Some people still promote coal as a path for clean energy and secure jobs. The 2015 Myanmar National Energy Master Plan (see page xi) also regards coal as a rising source of energy until 2030 whereas renewable energies are expected to play a negligible role. But while SEZs, large industrial zones and individual households need reliable power supply, coal power should not be the way to go. Recently, the Intergovernmental Panel on Climate Change (IPCC) has warned that the world community must take immediate and decisive action to keep global warming under the crucial 1.5°C threshold. In light of this, Toyo-Thai’s and ITD’s plans for setting up coal power plants in Myanmar would be a huge step backwards.
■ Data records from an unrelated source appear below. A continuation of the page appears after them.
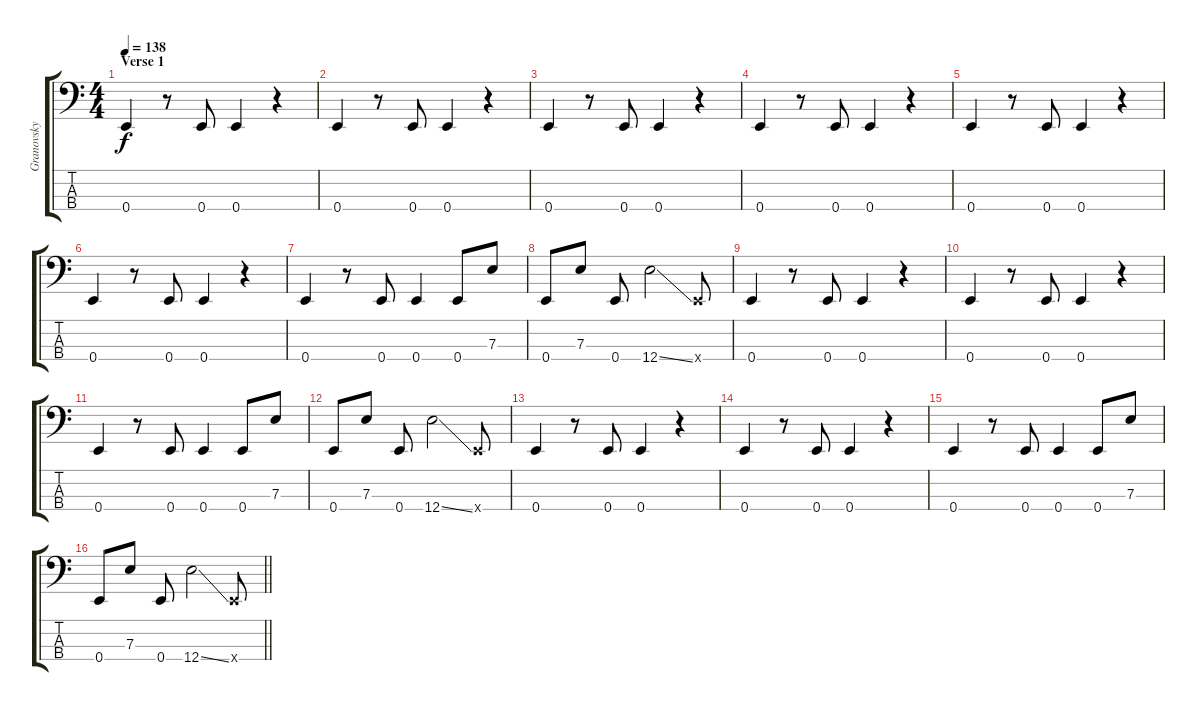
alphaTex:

\track ("Granovsky" "Granovsky") {instrument electricbassfinger}
\staff {score tabs}
\tuning (G2 D2 A1 E1) {hide}
\ts (4 4)
\section ("" "Verse 1")
\tempo 138
\clef f4
\ks c
0.4.4{dy f} r.8 0.4.8 0.4.4 r.4 |
0.4.4 r.8 0.4.8 0.4.4 r.4 |
0.4.4 r.8 0.4.8 0.4.4 r.4 |
0.4.4 r.8 0.4.8 0.4.4 r.4 |
0.4.4 r.8 0.4.8 0.4.4 r.4 |
0.4.4 r.8 0.4.8 0.4.4 r.4 |
0.4.4 r.8 0.4.8 0.4.4 0.4.8 7.3.8 |
0.4.8 7.3.8 0.4.8 12.4{ss}.2 0.4{x}.8 |
0.4.4 r.8 0.4.8 0.4.4 r.4 |
0.4.4 r.8 0.4.8 0.4.4 r.4 |
0.4.4 r.8 0.4.8 0.4.4 0.4.8 7.3.8 |
0.4.8 7.3.8 0.4.8 12.4{ss}.2 0.4{x}.8 |
0.4.4 r.8 0.4.8 0.4.4 r.4 |
0.4.4 r.8 0.4.8 0.4.4 r.4 |
0.4.4 r.8 0.4.8 0.4.4 0.4.8 7.3.8 |
\barLineRight lightlight
0.4.8 7.3.8 0.4.8 12.4{ss}.2 0.4{x}.8
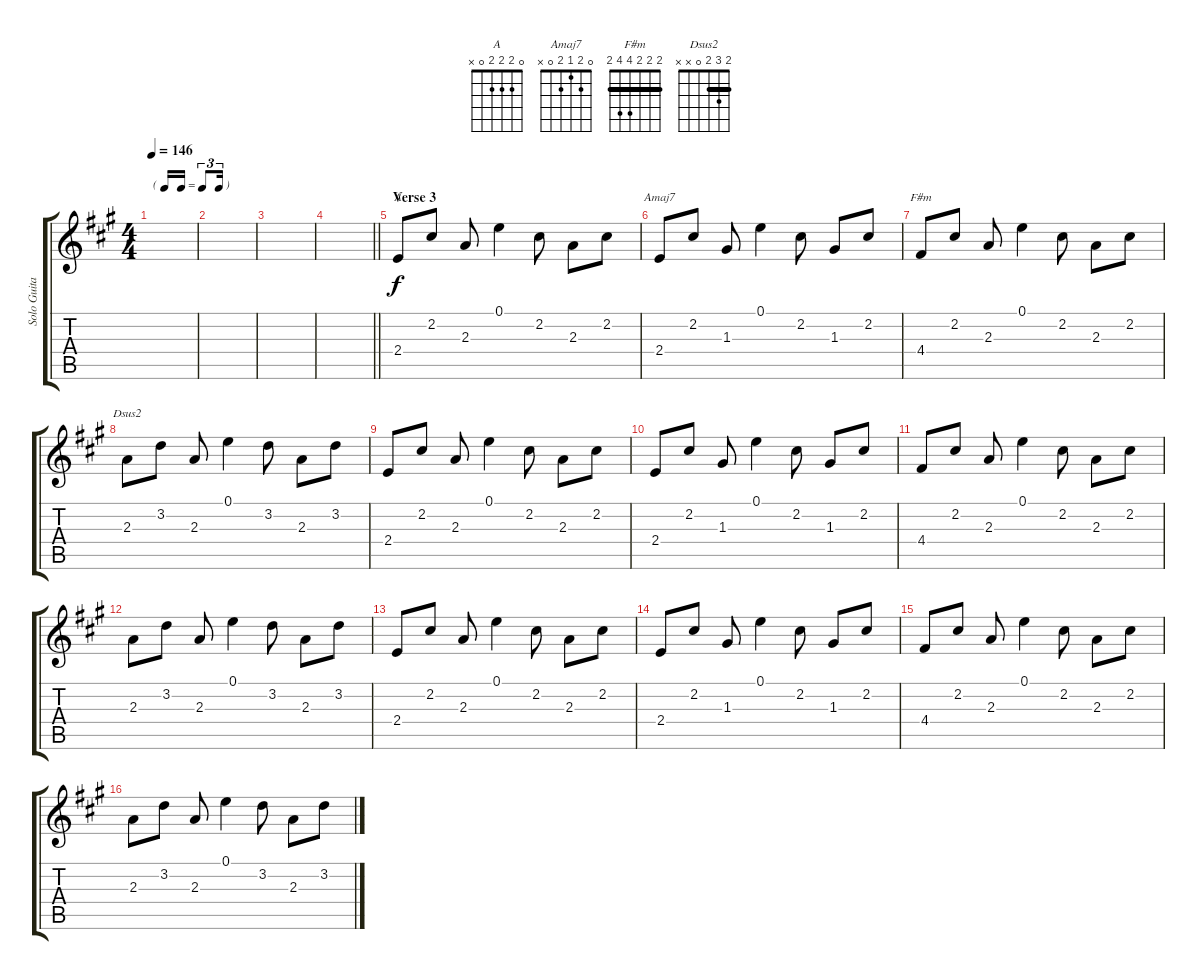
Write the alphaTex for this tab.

\track ("Solo Guitar" "Solo Guita") {instrument acousticguitarsteel}
\staff {score tabs}
\tuning (E4 B3 G3 D3 A2 E2) {hide}
\chord ("A" 0 2 2 2 0 x)
\chord ("Amaj7" 0 2 1 2 0 x)
\chord ("F#m" 2 2 2 4 4 2) {barre 2}
\chord ("Dsus2" 2 3 2 0 x x) {barre 2}
\ts (4 4)
\tf triplet16th
\tempo 146
\clef g2
\ks a
|
|
|
\barLineRight lightlight
|
\section ("" "Verse 3")
2.4.8{ch "A"} 2.2.8 2.3.8 0.1.4 2.2.8 2.3.8 2.2.8 |
2.4.8{ch "Amaj7"} 2.2.8 1.3.8 0.1.4 2.2.8 1.3.8 2.2.8 |
4.4.8{ch "F#m"} 2.2.8 2.3.8 0.1.4 2.2.8 2.3.8 2.2.8 |
2.3.8{ch "Dsus2"} 3.2.8 2.3.8 0.1.4 3.2.8 2.3.8 3.2.8 |
2.4.8 2.2.8 2.3.8 0.1.4 2.2.8 2.3.8 2.2.8 |
2.4.8 2.2.8 1.3.8 0.1.4 2.2.8 1.3.8 2.2.8 |
4.4.8 2.2.8 2.3.8 0.1.4 2.2.8 2.3.8 2.2.8 |
2.3.8 3.2.8 2.3.8 0.1.4 3.2.8 2.3.8 3.2.8 |
2.4.8 2.2.8 2.3.8 0.1.4 2.2.8 2.3.8 2.2.8 |
2.4.8 2.2.8 1.3.8 0.1.4 2.2.8 1.3.8 2.2.8 |
4.4.8 2.2.8 2.3.8 0.1.4 2.2.8 2.3.8 2.2.8 |
2.3.8 3.2.8 2.3.8 0.1.4 3.2.8 2.3.8 3.2.8
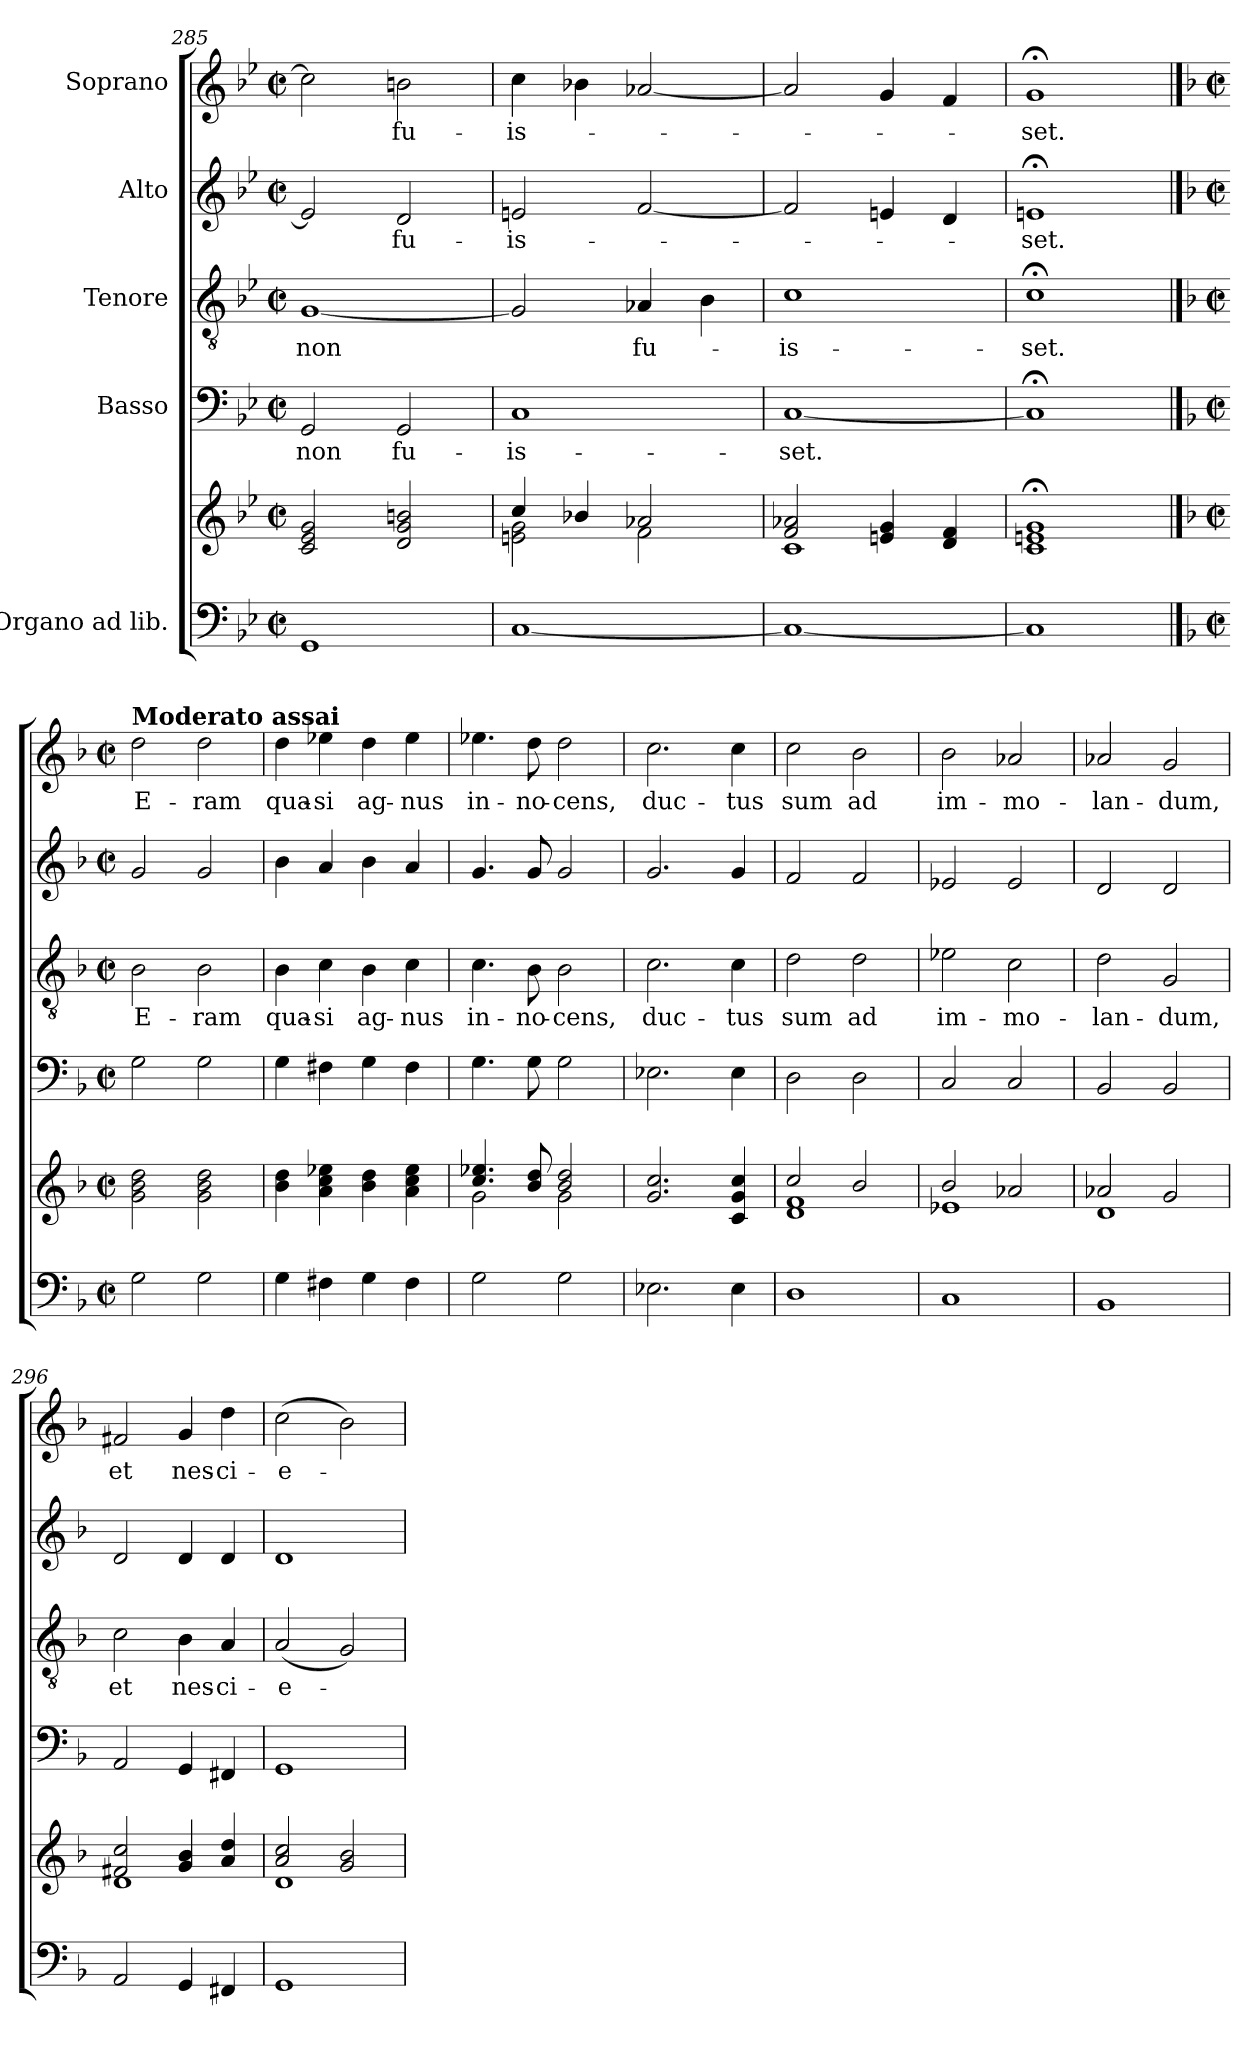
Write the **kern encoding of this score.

**kern	**kern	**kern	**text	**kern	**text	**kern	**text	**kern	**text
*part5	*part5	*part4	*part4	*part3	*part3	*part2	*part2	*part1	*part1
*staff6	*staff5	*staff4	*staff4	*staff3	*staff3	*staff2	*staff2	*staff1	*staff1
*I"Organo ad lib.	*	*I"Basso	*	*I"Tenore	*	*I"Alto	*	*I"Soprano	*
*clefF4	*clefG2	*clefF4	*	*clefGv2	*	*clefG2	*	*clefG2	*
*k[b-e-]	*k[b-e-]	*k[b-e-]	*	*k[b-e-]	*	*k[b-e-]	*	*k[b-e-]	*
*B-:	*B-:	*B-:	*	*B-:	*	*B-:	*	*B-:	*
*M2/2	*M2/2	*M2/2	*	*M2/2	*	*M2/2	*	*M2/2	*
*met(c|)	*met(c|)	*met(c|)	*	*met(c|)	*	*met(c|)	*	*met(c|)	*
=285	=285	=285	=285	=285	=285	=285	=285	=285	=285
1GG	2c/ 2e-/ 2g/	2GG/	non	[1G	non	2e-/]	.	2cc\]	.
.	2d/ 2g/ 2bn/	2GG/	fu-	.	.	2d/	fu-	2bn\	fu-
=286	=286	=286	=286	=286	=286	=286	=286	=286	=286
*	*^	*	*	*	*	*	*	*	*
[1C	4cc/	2en\ 2g\	1C	-is-	2G/]	.	2en/	-is-	4cc\	-is-
.	4b-X/	.	.	.	.	.	.	.	4b-X\	.
.	2a-X/	2f\	.	.	4A-X/	fu-	[2f/	.	[2a-X/	.
.	.	.	.	.	4B-\	.	.	.	.	.
=287	=287	=287	=287	=287	=287	=287	=287	=287	=287	=287
1C_	2f/ 2a-X/	1c	[1C	-set.	1c	-is-	2f/]	.	2a-/]	.
.	4en/ 4g/	.	.	.	.	.	4en/	.	4g/	.
.	4d/ 4f/	.	.	.	.	.	4d/	.	4f/	.
=288	=288	=288	=288	=288	=288	=288	=288	=288	=288	=288
1C]	1en;< 1g;<	1c	1C;<]	.	1c;<	-set.	1en;<	-set.	1g;<	-set.
*	*v	*v	*	*	*	*	*	*	*	*
!!LO:PB:g=z
==289	==289	==289	==289	==289	==289	==289	==289	==289	==289
*k[b-]	*k[b-]	*k[b-]	*	*k[b-]	*	*k[b-]	*	*k[b-]	*
*F:	*F:	*F:	*	*F:	*	*F:	*	*F:	*
*M2/2	*M2/2	*M2/2	*	*M2/2	*	*M2/2	*	*M2/2	*
*met(c|)	*met(c|)	*met(c|)	*	*met(c|)	*	*met(c|)	*	*met(c|)	*
*	*^	*	*	*	*	*	*	*	*
!	!	!	!	!	!	!	!	!	!LO:TX:a:B:t=Moderato assai	!
*	*v	*v	*	*	*	*	*	*	*	*
2G\	2g\ 2b-\ 2dd\	2G\	.	2B-\	E-	2g/	.	2dd\	E-
2G\	2g\ 2b-\ 2dd\	2G\	.	2B-\	-ram	2g/	.	2dd\	-ram
=290	=290	=290	=290	=290	=290	=290	=290	=290	=290
4G\	4b-\ 4dd\	4G\	.	4B-\	qua-	4b-\	.	4dd\	qua-
4F#X\	4a\ 4cc\ 4ee-X\	4F#X\	.	4c\	-si	4a/	.	4ee-X\	-si
4G\	4b-\ 4dd\	4G\	.	4B-\	ag-	4b-\	.	4dd\	ag-
4F#\	4a\ 4cc\ 4ee-\	4F#\	.	4c\	-nus	4a/	.	4ee-\	-nus
=291	=291	=291	=291	=291	=291	=291	=291	=291	=291
*	*^	*	*	*	*	*	*	*	*
2G\	4.cc/ 4.ee-X/	2g\	4.G\	.	4.c\	in-	4.g/	.	4.ee-X\	in-
.	8b-/ 8dd/	.	8G\	.	8B-\	-no-	8g/	.	8dd\	-no-
2G\	2b-/ 2dd/	2g\	2G\	.	2B-\	-cens,	2g/	.	2dd\	-cens,
*	*v	*v	*	*	*	*	*	*	*	*
=292	=292	=292	=292	=292	=292	=292	=292	=292	=292
2.E-X\	2.g/ 2.cc/	2.E-X\	.	2.c\	duc-	2.g/	.	2.cc\	duc-
4E-\	4c/ 4g/ 4cc/	4E-\	.	4c\	-tus	4g/	.	4cc\	-tus
=293	=293	=293	=293	=293	=293	=293	=293	=293	=293
*	*^	*	*	*	*	*	*	*	*
1D	2cc/	1d 1f	2D\	.	2d\	sum	2f/	.	2cc\	sum
.	2b-/	.	2D\	.	2d\	ad	2f/	.	2b-\	ad
!!LO:LB:g=z
=294	=294	=294	=294	=294	=294	=294	=294	=294	=294	=294
1C	2b-/	1e-X	2C/	.	2e-X\	im-	2e-X/	.	2b-\	im-
.	2a-X/	.	2C/	.	2c\	-mo-	2e-/	.	2a-X/	-mo-
=295	=295	=295	=295	=295	=295	=295	=295	=295	=295	=295
1BB-	2a-X/	1d	2BB-/	.	2d\	-lan-	2d/	.	2a-X/	-lan-
.	2g/	.	2BB-/	.	2G/	-dum,	2d/	.	2g/	-dum,
=296	=296	=296	=296	=296	=296	=296	=296	=296	=296	=296
2AA/	2f#X/ 2cc/	1d	2AA/	.	2c\	et	2d/	.	2f#X/	et
4GG/	4g/ 4b-/	.	4GG/	.	4B-\	nes-	4d/	.	4g/	nes-
4FF#X/	4a/ 4dd/	.	4FF#X/	.	4A/	-ci-	4d/	.	4dd\	-ci-
=297	=297	=297	=297	=297	=297	=297	=297	=297	=297	=297
1GG	2a/ 2cc/	1d	1GG	.	(2A/	-e-	1d	.	(>2cc\	-e-
.	2g/ 2b-/	.	.	.	2G/)	.	.	.	2b-\)	.
*	*v	*v	*	*	*	*	*	*	*	*
=	=	=	=	=	=	=	=	=	=
*-	*-	*-	*-	*-	*-	*-	*-	*-	*-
From increased floods, draughts and cyclones to disappearing coral reefs and wildlife species: Myanmar, like any other country, is already experiencing some of the effects of climate change. Building coal power might satisfy short-term energy needs but will cause irreparable damage in the long run.
While industrial nations are responsible for a significant share of global greenhouse gas emissions, this does not stop Myanmar from moving forward on renewable energies on its own. While around 75% of Myanmar’s electricity is already supplied by hydro-energy, especially its southern part also has a strong potential for solar energy. Thus, Myanmar recently joined the International Solar Alliance through which it hopes to further boost its solar capacities. In line with this strategy, Myanmar’s first solar power plant opened in October 2018 in Magwe Region. If run successfully, others are planned to follow in Sagaing, Mandalay and Naypyitaw.
Despite potential for renewable energies, however, coal power remained on the agenda. After the plans in Dawei were scrapped, new plans for a coal power plant surfaced in Ann Dinn (Ye township, Mon State) in 2015. While Toyo-Thai’s local partners claimed the coal power plant was necessary to connect the region to the electrical grid, local residents feared they will have to suffer the ecological consequences. Also, most of the electricity would go to Thailand, rendering the benefits for Myanmar minimal. Once the plans for the coal power plant were made public, people protested in fear of their health, environment and livelihoods. After months of loud protest, it was clear that the power plant could not materialize in Ye either.
The latest attempt to construct a Toyo-Thai coal power plant was recorded in 2017 in Hpa-an (Kayin State). However, not only were the plans for the power plant similar but also the public reaction very much resembled that in Ye and Dawei. Streets were filled with protesters, local organizations formed against the coal power plant and pressured decision makers at Toyo-Thai. Eventually, the Union Minister of Electricity and Energy canceled the plans in mid-2018. While the land titles have not been given back to the residents yet, the Union Government is stopping any further construction.
Even though the plan for Hpa-an is suspended now, ITD and Toyo-Thai seem to relentlessly continue to plan coal power plants. However, Myanmar’s civil society has proven to be equally relentless in thwarting such plans.